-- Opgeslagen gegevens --
━━━━━━━━━━━━━━━━
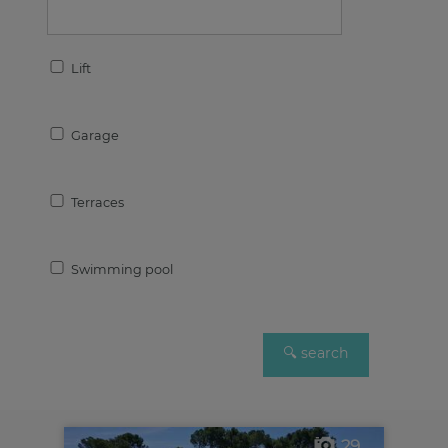
Lift
Garage
Terraces
Swimming pool
29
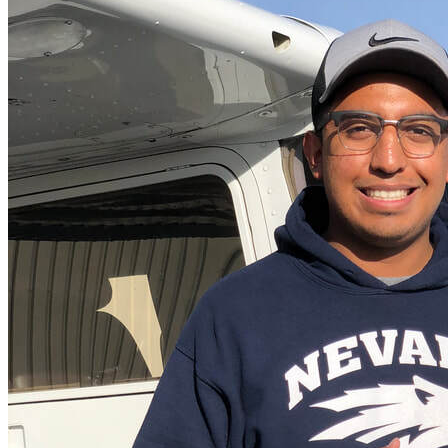
More...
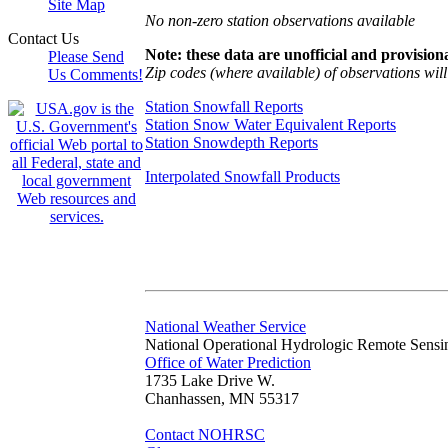
Site Map
No non-zero station observations available
Contact Us
Note: these data are unofficial and provisiona
Please Send
Zip codes (where available) of observations will 
Us Comments!
Station Snowfall Reports
Station Snow Water Equivalent Reports
Station Snowdepth Reports
Interpolated Snowfall Products
National Weather Service
National Operational Hydrologic Remote Sensi
Office of Water Prediction
1735 Lake Drive W.
Chanhassen, MN 55317
Contact NOHRSC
━━━━━━━━━━━━━━━━
-- OPDRACHTEISEN --
Kun je uit de vermeldingen hierboven elke regel halen waarin het woord "Reports" voorkomt, en die regels ongewijzigd overnemen?

-- SCHRIFTELIJK ANTWOORD --
Station Snowfall Reports
Station Snow Water Equivalent Reports
Station Snowdepth Reports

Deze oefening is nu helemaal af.